Within the lines below, find those that hold the string "biaya" and copy each one.

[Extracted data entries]
--- START ---

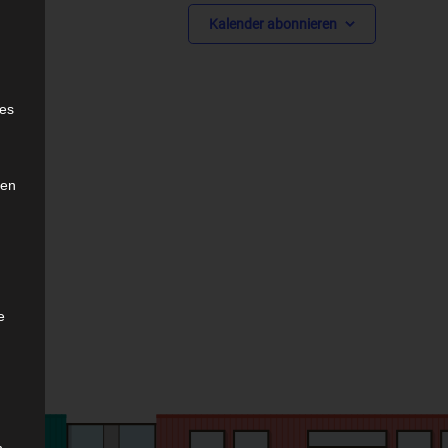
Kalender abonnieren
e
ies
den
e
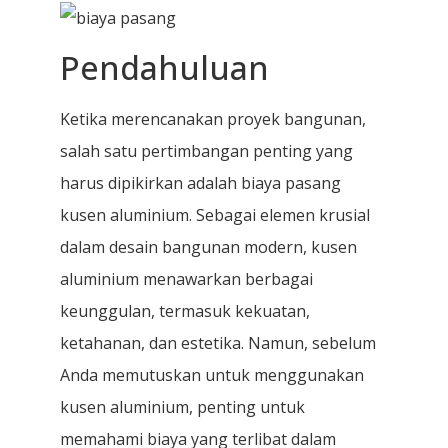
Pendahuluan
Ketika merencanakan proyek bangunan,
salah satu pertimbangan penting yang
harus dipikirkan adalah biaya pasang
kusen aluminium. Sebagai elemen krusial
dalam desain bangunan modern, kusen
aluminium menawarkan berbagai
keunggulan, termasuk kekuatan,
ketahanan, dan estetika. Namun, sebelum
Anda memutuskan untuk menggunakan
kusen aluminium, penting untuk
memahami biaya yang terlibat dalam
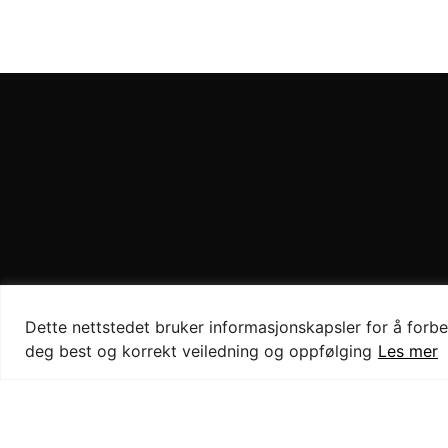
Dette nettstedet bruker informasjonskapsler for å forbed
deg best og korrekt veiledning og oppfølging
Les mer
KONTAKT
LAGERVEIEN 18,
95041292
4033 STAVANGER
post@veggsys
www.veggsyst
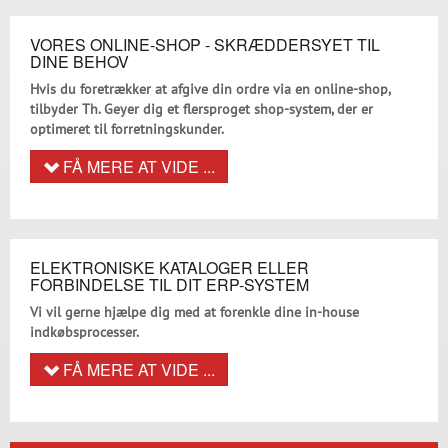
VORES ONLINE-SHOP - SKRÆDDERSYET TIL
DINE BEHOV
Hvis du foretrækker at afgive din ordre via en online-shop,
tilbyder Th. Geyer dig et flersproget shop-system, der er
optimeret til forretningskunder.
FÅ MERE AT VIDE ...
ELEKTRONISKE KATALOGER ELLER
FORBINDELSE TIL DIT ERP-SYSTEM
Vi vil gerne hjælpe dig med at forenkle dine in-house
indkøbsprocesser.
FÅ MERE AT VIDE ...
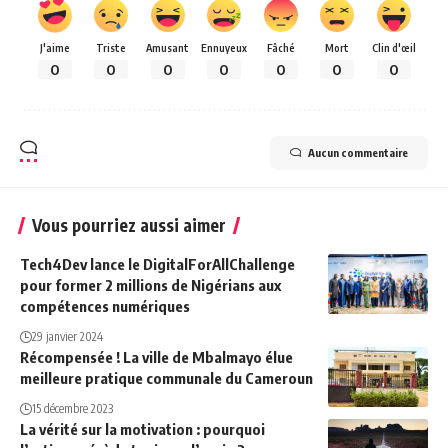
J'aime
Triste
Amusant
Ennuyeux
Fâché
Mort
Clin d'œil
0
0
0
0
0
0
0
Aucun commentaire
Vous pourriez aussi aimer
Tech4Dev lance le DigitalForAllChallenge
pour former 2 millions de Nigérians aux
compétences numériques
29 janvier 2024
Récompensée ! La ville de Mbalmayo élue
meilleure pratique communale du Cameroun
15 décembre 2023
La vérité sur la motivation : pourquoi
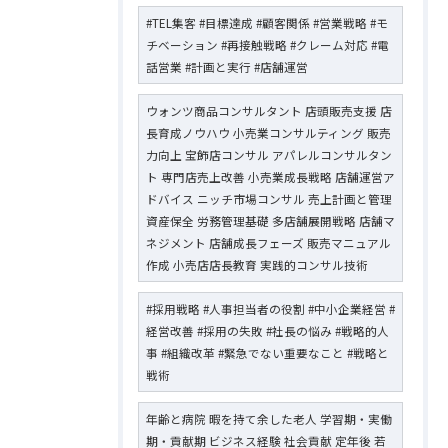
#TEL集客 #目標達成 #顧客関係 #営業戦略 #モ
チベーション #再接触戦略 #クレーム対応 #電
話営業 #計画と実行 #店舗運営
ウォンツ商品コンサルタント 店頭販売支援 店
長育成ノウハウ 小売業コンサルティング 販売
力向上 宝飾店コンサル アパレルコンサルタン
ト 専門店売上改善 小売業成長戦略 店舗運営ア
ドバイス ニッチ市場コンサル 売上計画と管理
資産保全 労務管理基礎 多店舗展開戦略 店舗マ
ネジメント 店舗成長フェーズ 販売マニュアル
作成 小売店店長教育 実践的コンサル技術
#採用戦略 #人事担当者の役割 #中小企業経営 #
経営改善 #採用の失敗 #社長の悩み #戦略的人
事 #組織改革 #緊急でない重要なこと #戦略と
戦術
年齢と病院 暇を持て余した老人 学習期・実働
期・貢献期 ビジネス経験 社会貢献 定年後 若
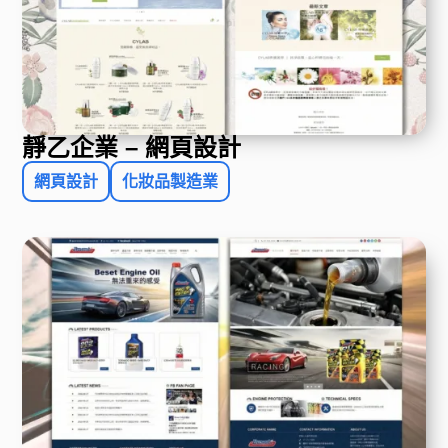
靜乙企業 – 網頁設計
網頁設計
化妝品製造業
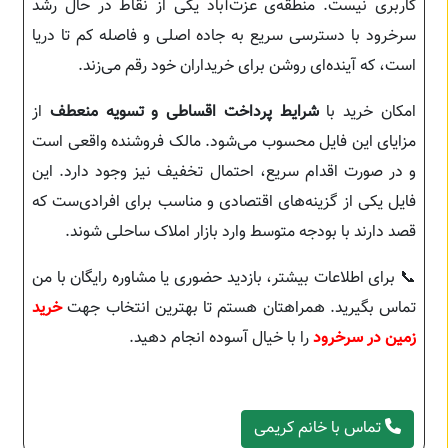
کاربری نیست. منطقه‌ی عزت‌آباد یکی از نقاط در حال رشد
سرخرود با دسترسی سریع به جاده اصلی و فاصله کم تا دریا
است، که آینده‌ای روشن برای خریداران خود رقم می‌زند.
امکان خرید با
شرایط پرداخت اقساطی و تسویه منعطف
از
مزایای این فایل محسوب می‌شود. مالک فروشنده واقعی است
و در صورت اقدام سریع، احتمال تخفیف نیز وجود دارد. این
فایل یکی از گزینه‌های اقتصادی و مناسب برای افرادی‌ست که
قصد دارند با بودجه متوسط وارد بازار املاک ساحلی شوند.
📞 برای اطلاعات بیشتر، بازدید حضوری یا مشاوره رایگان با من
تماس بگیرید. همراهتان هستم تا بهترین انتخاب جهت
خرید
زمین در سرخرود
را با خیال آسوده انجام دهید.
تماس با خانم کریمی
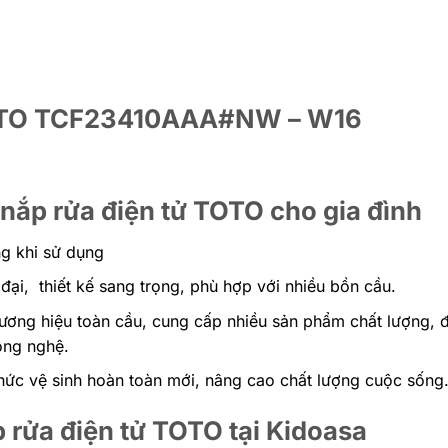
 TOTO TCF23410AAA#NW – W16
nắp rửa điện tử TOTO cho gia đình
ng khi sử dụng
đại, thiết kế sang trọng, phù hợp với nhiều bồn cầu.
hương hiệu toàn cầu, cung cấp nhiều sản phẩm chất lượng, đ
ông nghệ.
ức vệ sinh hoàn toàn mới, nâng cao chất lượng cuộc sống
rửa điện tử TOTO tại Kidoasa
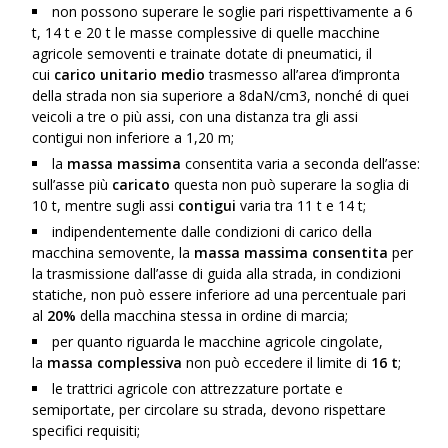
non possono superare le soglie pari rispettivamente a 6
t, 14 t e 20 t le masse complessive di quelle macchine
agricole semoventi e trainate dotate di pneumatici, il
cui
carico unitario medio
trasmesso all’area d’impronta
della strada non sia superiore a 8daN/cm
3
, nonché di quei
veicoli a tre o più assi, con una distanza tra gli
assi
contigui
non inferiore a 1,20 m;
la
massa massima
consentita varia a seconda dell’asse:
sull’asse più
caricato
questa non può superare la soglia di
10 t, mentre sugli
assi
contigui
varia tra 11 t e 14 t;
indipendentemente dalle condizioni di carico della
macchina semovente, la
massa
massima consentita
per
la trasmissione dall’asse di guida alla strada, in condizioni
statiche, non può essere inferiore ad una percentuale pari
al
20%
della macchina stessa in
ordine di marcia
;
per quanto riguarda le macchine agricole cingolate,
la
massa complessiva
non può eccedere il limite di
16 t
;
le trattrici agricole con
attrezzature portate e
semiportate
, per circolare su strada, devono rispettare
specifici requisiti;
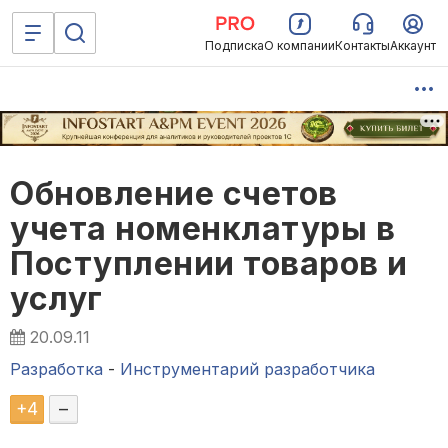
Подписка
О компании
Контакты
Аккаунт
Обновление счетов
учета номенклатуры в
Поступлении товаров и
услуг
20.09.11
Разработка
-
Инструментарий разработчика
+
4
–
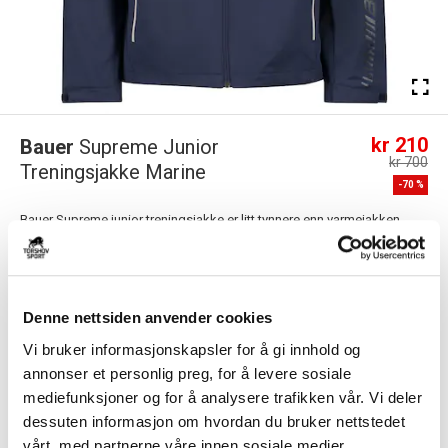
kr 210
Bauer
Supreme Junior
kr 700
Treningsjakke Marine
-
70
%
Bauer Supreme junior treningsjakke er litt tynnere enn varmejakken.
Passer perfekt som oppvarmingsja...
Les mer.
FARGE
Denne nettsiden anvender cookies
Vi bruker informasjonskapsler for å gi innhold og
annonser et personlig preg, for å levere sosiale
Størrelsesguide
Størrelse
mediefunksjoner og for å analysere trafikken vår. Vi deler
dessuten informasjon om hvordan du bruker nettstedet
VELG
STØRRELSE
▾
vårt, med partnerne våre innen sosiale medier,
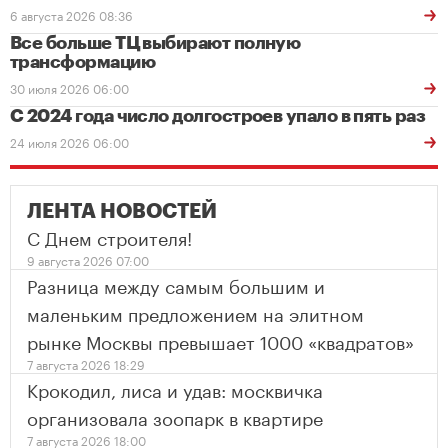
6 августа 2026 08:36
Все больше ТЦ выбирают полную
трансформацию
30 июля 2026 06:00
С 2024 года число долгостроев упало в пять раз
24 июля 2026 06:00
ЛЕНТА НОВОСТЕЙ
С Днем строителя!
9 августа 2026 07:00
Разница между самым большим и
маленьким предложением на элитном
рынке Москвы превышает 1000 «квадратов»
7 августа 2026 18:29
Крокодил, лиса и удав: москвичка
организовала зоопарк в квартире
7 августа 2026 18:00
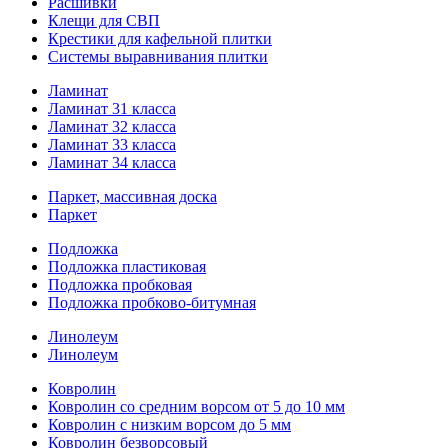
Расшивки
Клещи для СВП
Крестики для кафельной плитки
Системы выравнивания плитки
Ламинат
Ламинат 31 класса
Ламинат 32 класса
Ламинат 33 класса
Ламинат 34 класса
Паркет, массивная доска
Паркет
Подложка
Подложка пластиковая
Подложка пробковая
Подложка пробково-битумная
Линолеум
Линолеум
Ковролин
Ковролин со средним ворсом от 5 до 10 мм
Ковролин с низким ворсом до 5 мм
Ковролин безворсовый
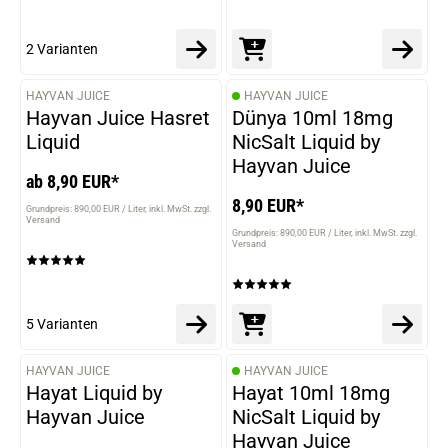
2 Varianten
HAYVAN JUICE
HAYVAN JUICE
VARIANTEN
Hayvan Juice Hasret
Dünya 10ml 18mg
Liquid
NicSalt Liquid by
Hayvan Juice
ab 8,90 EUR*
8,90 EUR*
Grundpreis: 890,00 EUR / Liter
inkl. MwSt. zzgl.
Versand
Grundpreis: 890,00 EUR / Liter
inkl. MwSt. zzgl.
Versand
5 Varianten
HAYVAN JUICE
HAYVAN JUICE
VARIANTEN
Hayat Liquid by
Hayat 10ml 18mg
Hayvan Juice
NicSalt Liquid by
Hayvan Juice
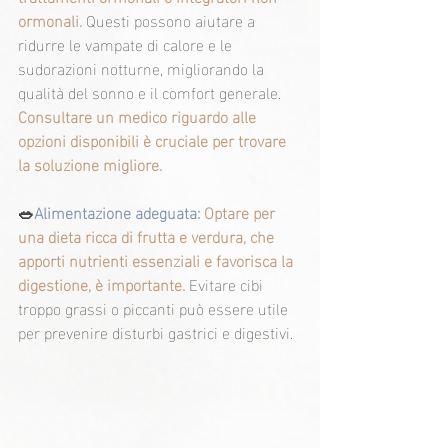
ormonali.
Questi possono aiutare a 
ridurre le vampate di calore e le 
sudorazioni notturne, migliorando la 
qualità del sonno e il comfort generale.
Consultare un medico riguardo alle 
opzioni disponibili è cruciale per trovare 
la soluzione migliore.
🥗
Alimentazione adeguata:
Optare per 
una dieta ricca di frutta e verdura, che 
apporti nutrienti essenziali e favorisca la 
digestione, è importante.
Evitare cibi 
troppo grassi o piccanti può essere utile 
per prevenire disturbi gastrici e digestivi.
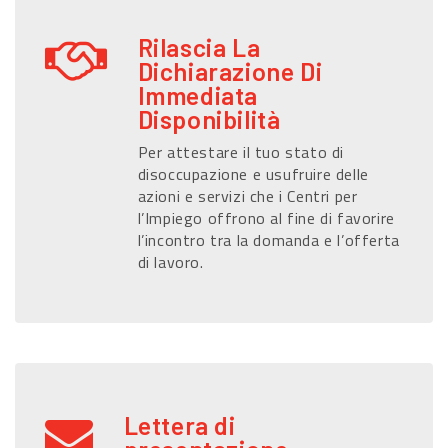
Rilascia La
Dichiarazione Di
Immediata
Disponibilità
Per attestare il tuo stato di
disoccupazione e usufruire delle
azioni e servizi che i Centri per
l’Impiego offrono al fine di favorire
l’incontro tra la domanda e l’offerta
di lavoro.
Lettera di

--- END ---

ANSWER SPACE —
harus dipikirkan adalah biaya pasang
memahami biaya yang terlibat dalam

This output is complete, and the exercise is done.